Excerpt to read>
Google censorship (period)

Kragen Sitaker kragen@pobox.com
Thu, 4 Apr 2002 05:19:19 -0500 (EST)


Eugene Leitl writes on FoRK:
> On Sun, 24 Mar 2002, Kragen Sitaker wrote:
> > Eugene Leitl writes:
> > > The only way to make a search engine uncensorable is to make it P2P...
> > > Just migrate htdig or similiar into Apache, and put the full text indices
> > > in a standard location. Plus put a spider to sweep local network
> > > neighbourhood and to pick up these. Sounds like a person-afternoon for a
> > > professional, probably several weeks for more pedestrian types.
> > This design doesn't work.  To search for any unusual term, you must
> > send a search to every local network neighborhood on the planet; and
> > to search for any common term, you must collate results from every
> > local network neighborhood on the planet and rank them somehow.
> 
> My machines run 24 h/day, hard drive space is cheap, and will soon move
> into TByte range/disk. Digital currency based infrastructure would allow
> me to put that resource to good use by sweeping a neighbourhood of
> 10^3..10^4 boxes without having to suffer from freeloaders.

Do you mean because you would pay those 10^3..10^4 boxes for their
localindex.bz2 files?

> While local network neighbourhood allows me to max out the pipe, I
> can (and should) make a fraction of it long-range (since spidering
> is merely making a query for localindex.bz2, and grabbing it if it's
> there it's cheap). At indexing scale of 10^3 and query fanout factor
> of 3 you are querying the index of a billion nodes

How do you get query fanout?  Are you suggesting that my
localindex.bz2 should contain the localindex.bz2 of everybody I've
pulled from?

Local network neighborhood doesn't give you exponential fanout, since
the folks in your neighborhood are mostly in each other's
neighborhoods.

> -- and a very up-to-date index, even without pickup notification,
> which is cheap (each node knows when it content has changed
> significantly).

Directions>
(1) In the post on peer-to-peer search, extract everything from "Eugene Leitl writes on" down to "more pedestrian types.".
(2) Continue the post on peer-to-peer search from where it stops.

Pixel coordinate listings

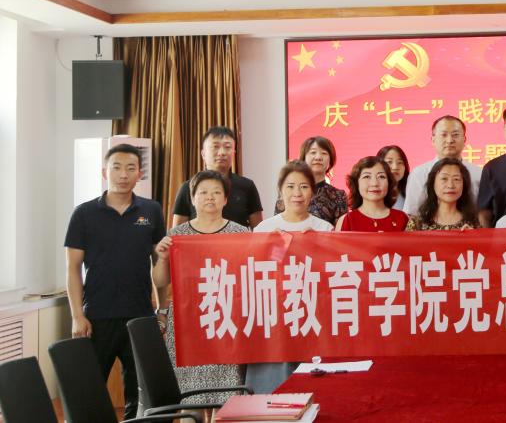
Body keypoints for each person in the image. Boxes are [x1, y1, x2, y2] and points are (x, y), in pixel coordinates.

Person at [64, 143, 165, 418]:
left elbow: (159, 264)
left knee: (139, 392)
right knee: (90, 390)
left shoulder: (151, 210)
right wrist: (77, 316)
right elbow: (72, 268)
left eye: (130, 168)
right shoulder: (83, 213)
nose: (123, 174)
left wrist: (162, 308)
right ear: (104, 172)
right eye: (116, 167)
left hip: (139, 315)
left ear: (139, 174)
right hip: (97, 316)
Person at [152, 171, 247, 403]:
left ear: (226, 199)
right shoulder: (177, 235)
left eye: (216, 192)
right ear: (193, 199)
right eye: (203, 192)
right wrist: (162, 259)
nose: (210, 197)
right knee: (189, 400)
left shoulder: (241, 234)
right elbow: (160, 281)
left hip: (227, 322)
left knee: (226, 400)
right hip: (188, 324)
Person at [246, 160, 334, 394]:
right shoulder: (264, 229)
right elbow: (254, 273)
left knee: (312, 382)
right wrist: (273, 247)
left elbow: (331, 275)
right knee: (275, 384)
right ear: (281, 190)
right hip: (275, 312)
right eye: (291, 186)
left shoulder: (324, 228)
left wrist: (318, 246)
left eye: (304, 187)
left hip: (313, 311)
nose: (297, 193)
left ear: (312, 192)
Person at [173, 126, 263, 228]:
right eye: (215, 147)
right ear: (203, 154)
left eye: (227, 147)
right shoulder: (187, 187)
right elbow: (178, 232)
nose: (222, 153)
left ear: (234, 153)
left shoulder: (247, 186)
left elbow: (258, 230)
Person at [403, 115, 483, 216]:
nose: (449, 140)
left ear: (464, 139)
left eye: (455, 135)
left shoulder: (479, 173)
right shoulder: (419, 174)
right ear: (433, 139)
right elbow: (411, 213)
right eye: (444, 135)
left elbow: (484, 213)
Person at [273, 136, 348, 225]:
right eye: (313, 152)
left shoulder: (338, 196)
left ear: (330, 161)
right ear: (303, 158)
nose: (318, 157)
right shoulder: (289, 190)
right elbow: (278, 223)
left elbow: (340, 230)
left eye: (324, 153)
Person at [337, 156, 410, 232]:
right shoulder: (346, 221)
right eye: (367, 176)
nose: (374, 183)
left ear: (389, 183)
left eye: (381, 177)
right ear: (356, 183)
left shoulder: (403, 219)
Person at [406, 158, 480, 231]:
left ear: (464, 185)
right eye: (444, 179)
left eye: (456, 179)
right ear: (432, 183)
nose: (450, 185)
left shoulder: (473, 222)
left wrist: (473, 235)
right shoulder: (417, 223)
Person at [378, 145, 410, 211]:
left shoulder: (411, 192)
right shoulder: (371, 193)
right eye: (389, 162)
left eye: (400, 162)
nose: (395, 167)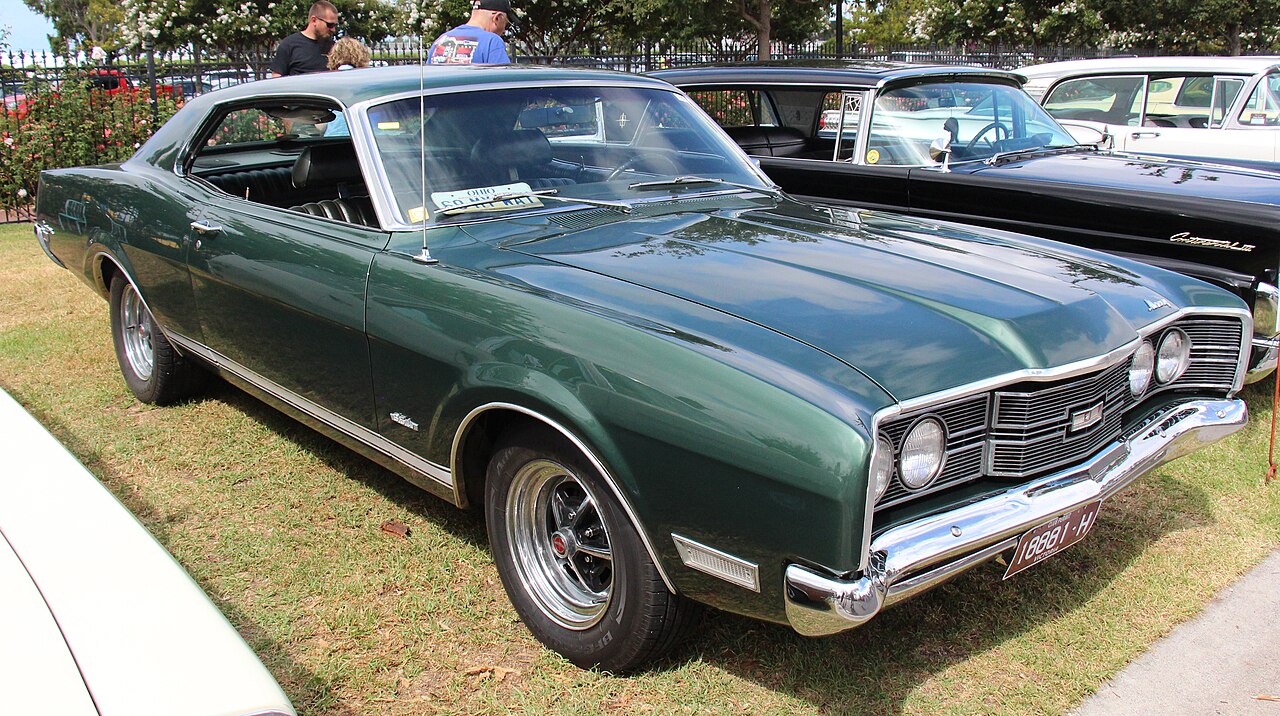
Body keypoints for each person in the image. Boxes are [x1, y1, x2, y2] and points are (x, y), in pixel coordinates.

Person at [428, 0, 513, 65]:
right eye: (506, 24)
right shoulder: (492, 42)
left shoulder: (440, 41)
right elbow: (504, 80)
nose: (504, 30)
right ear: (497, 18)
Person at [269, 1, 340, 77]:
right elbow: (277, 77)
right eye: (330, 25)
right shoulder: (289, 45)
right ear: (314, 20)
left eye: (335, 25)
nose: (333, 29)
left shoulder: (334, 47)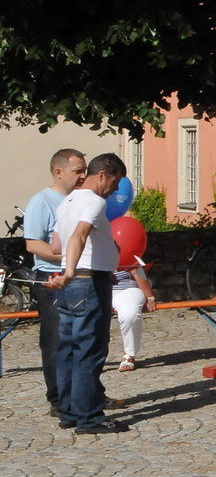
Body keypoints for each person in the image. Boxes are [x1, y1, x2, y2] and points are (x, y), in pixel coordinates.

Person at [42, 152, 129, 434]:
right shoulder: (93, 201)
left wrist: (97, 257)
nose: (116, 189)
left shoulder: (67, 201)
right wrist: (70, 271)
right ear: (103, 174)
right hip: (88, 282)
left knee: (68, 347)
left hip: (75, 283)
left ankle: (68, 411)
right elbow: (79, 235)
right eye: (115, 182)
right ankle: (89, 417)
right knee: (89, 350)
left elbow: (57, 244)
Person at [22, 148, 84, 416]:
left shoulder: (83, 199)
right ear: (59, 172)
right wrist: (66, 255)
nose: (83, 176)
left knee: (85, 339)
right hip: (52, 278)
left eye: (84, 170)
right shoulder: (42, 202)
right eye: (77, 171)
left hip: (81, 276)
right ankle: (59, 400)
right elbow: (33, 244)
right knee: (56, 341)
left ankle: (88, 394)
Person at [110, 255, 157, 372]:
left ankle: (129, 354)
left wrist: (149, 297)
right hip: (101, 289)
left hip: (126, 289)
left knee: (129, 315)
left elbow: (138, 273)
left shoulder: (128, 250)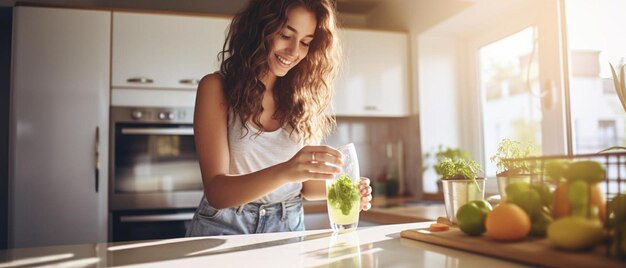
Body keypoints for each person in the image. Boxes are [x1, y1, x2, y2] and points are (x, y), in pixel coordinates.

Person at [186, 0, 372, 237]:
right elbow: (217, 192)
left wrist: (345, 190)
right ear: (260, 29)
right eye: (286, 35)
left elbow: (306, 186)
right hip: (224, 227)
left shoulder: (304, 99)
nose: (294, 51)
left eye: (305, 42)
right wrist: (287, 170)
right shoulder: (216, 88)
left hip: (287, 226)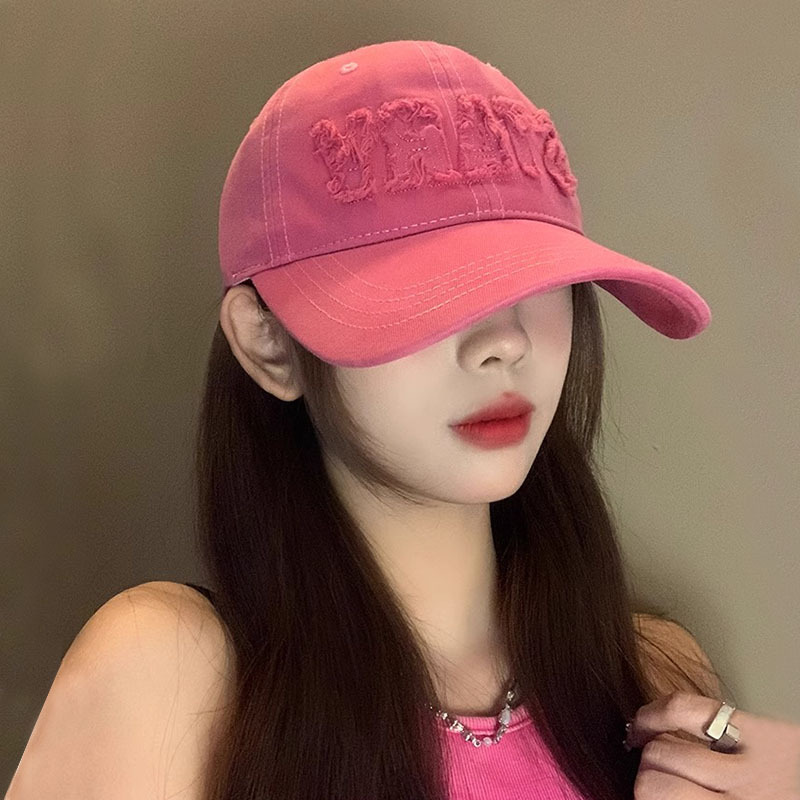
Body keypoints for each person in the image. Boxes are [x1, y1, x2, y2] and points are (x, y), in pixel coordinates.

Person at [10, 39, 798, 800]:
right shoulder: (168, 679)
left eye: (533, 280)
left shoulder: (651, 677)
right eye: (425, 292)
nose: (502, 343)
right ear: (269, 345)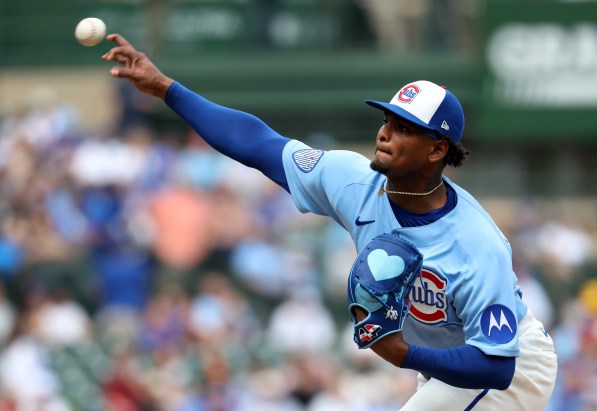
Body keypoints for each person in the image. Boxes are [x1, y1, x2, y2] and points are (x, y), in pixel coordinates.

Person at [102, 34, 558, 410]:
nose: (384, 132)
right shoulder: (350, 180)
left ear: (437, 150)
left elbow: (496, 365)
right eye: (387, 119)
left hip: (513, 367)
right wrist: (166, 88)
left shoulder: (476, 244)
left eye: (403, 127)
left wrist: (401, 353)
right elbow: (256, 143)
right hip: (444, 361)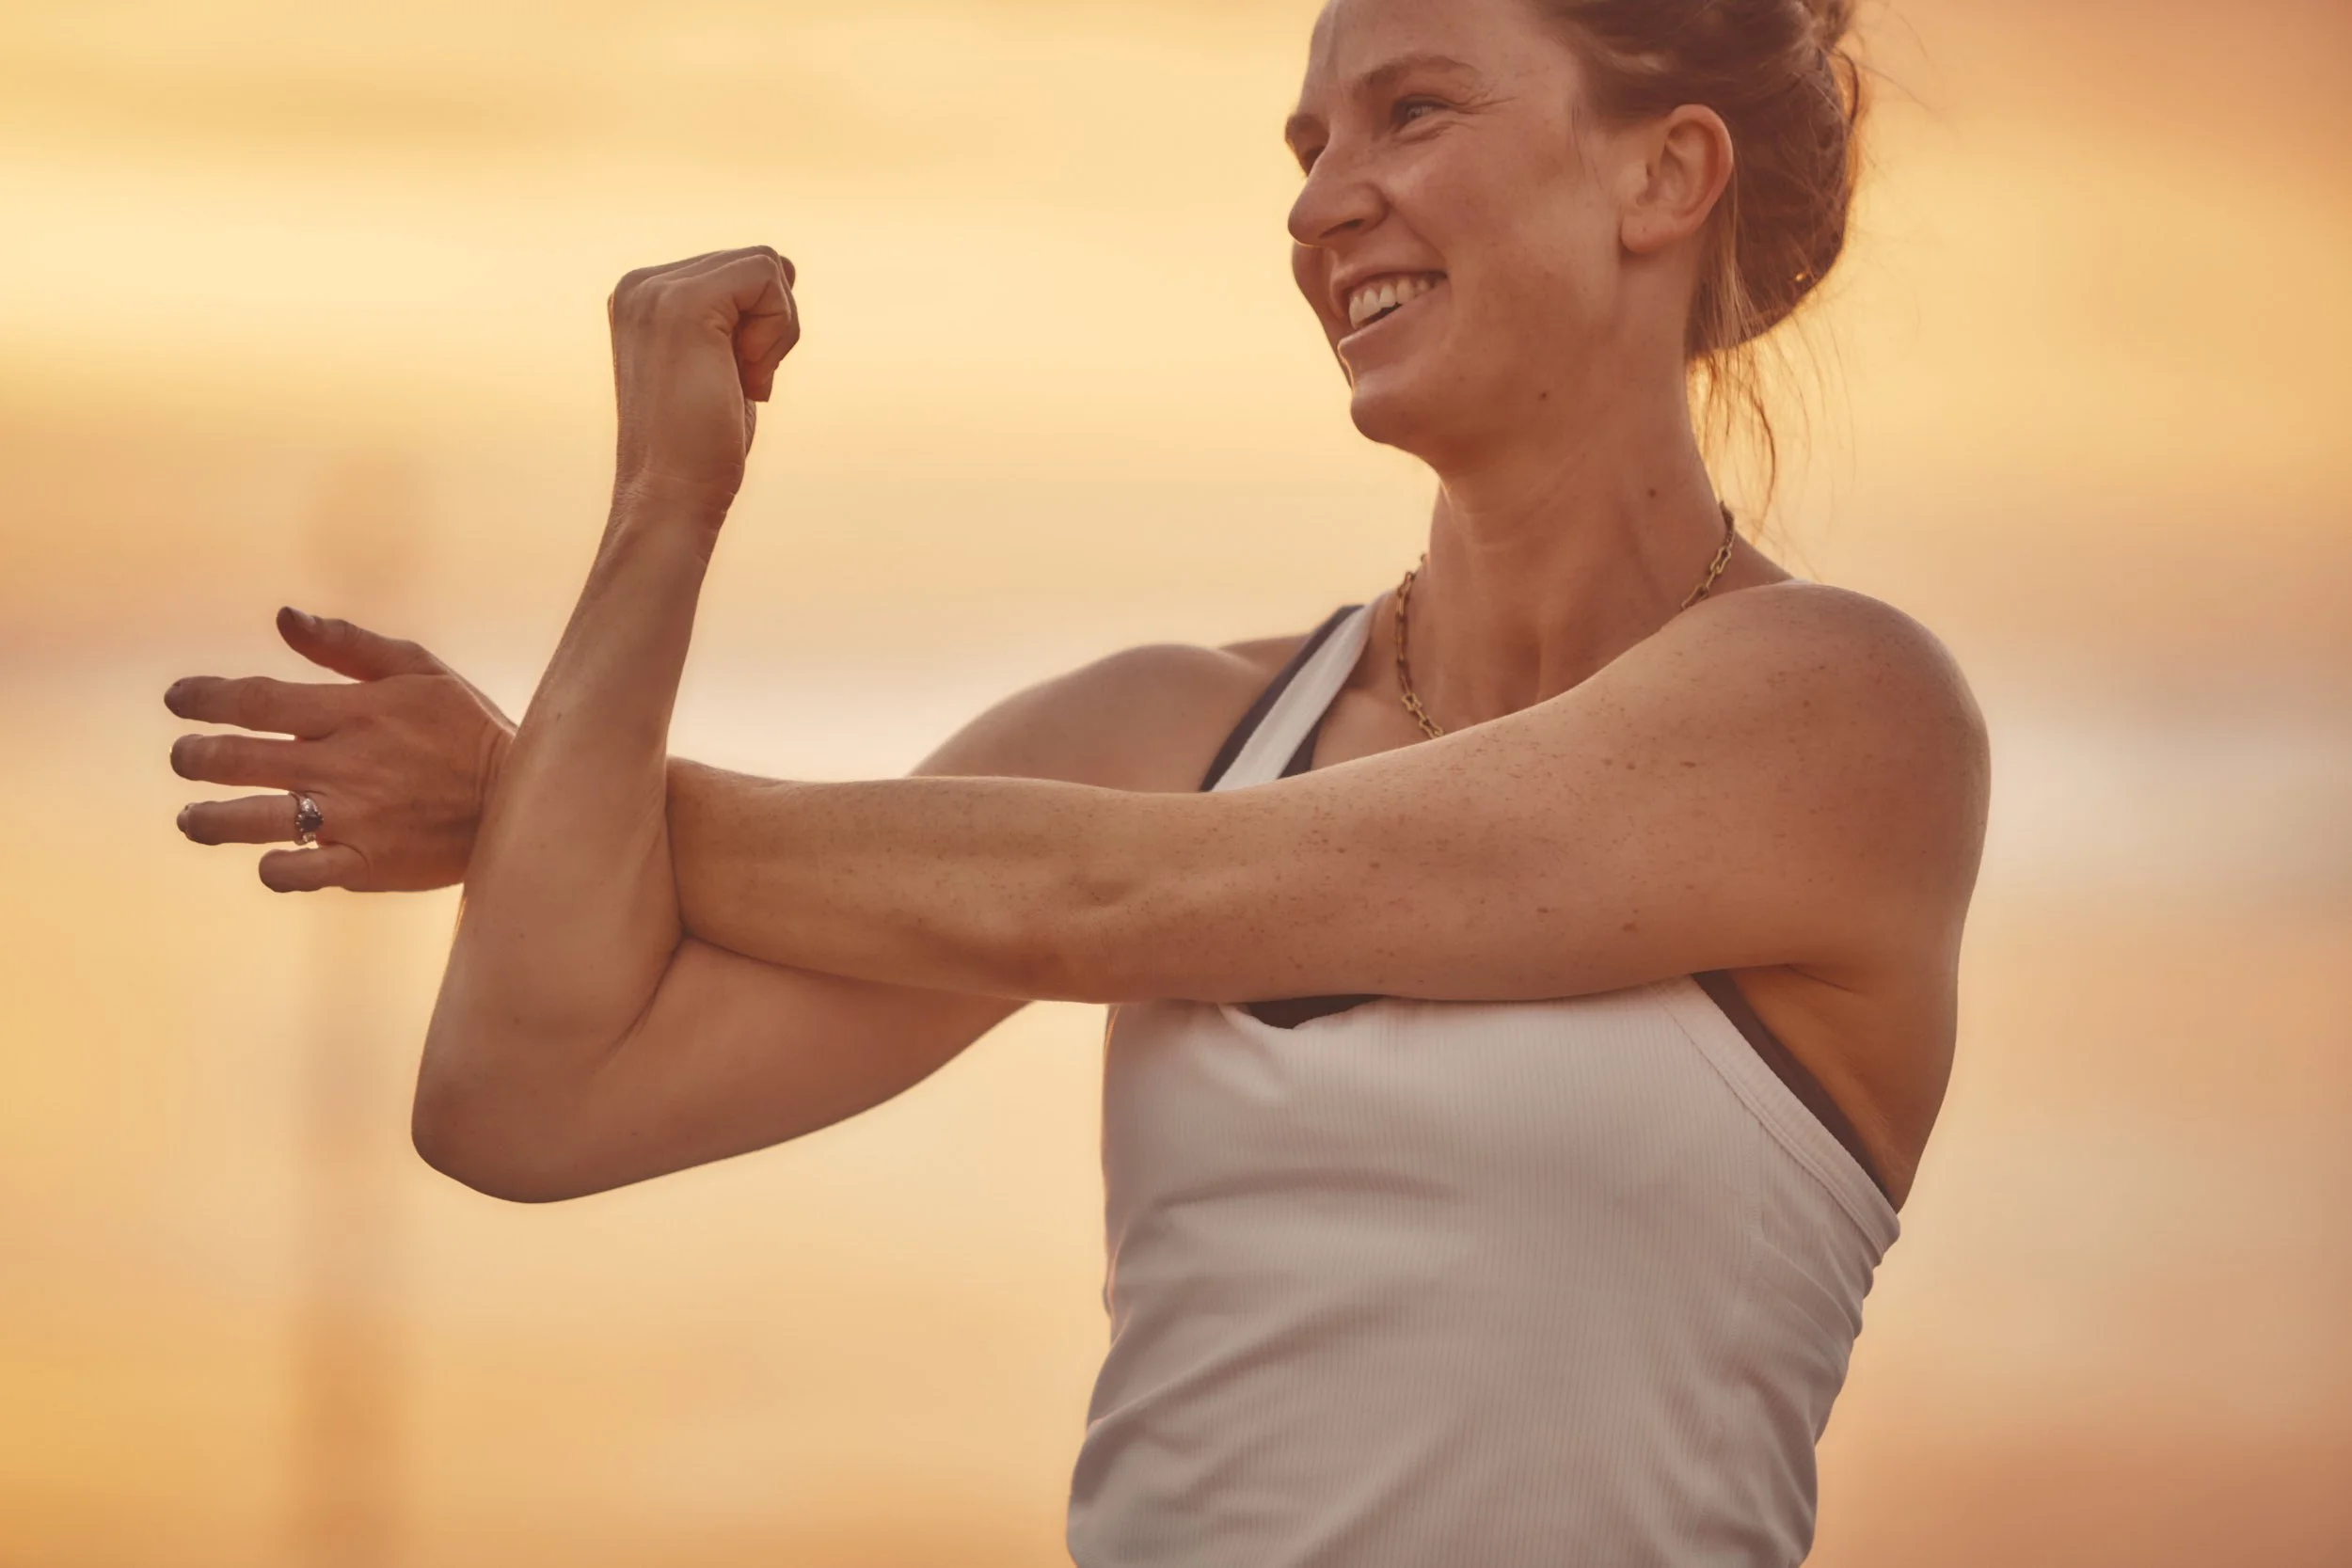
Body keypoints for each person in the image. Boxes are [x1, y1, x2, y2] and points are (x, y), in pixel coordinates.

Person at [165, 0, 1990, 1560]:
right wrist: (664, 506)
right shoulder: (1154, 736)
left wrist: (516, 794)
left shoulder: (1836, 717)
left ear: (1658, 176)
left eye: (1411, 109)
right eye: (1306, 138)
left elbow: (1126, 898)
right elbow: (528, 1093)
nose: (1317, 196)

Answer list>
(1)
Eugene Leitl writes on FoRK:
> On Sun, 24 Mar 2002, Kragen Sitaker wrote:
> > Eugene Leitl writes:
> > > The only way to make a search engine uncensorable is to make it P2P...
> > > Just migrate htdig or similiar into Apache, and put the full text indices
> > > in a standard location. Plus put a spider to sweep local network
> > > neighbourhood and to pick up these. Sounds like a person-afternoon for a
> > > professional, probably several weeks for more pedestrian types.

(2)
Dave Winer's XML-RPC push-based search engine interface doesn't seem
to have caught on in the last three years, unfortunately.  Maybe this
would help.

> The query packet is tiny (seem to ask for UDP), and hits will come
> from many nodes randomly distributed from across the world. I
> haven't thought about ranking yet, but I'm sure there's a
> way. Ranking has to evaluate the global pool, so you would have to
> identify the documents with high hyperlink rate, which are prone to
> show up even in a small subset of the global index. Looks like the
> nodes need to talk to each other a bit, to compute a global ranking
> index (which doesn't have to be exhaustive to be useful, and the
> least significant hits will be less often looked at anyway, so high
> error rate there doesn't hurt too badly).

Ranking is especially important for unpopular search topics.

> > See http://pobox.com/~kragen/bigdb.html for more thoughts on this
> > issue, which is something I've been concerned about and trying to find
> > solutions to since before Google started operation.
> 
> I've been thinking about global P2P since 1996, or so.

Sorry --- I wasn't trying to get into a dick size war.  No doubt there
are people on FoRK who have been thinking about it since 1980.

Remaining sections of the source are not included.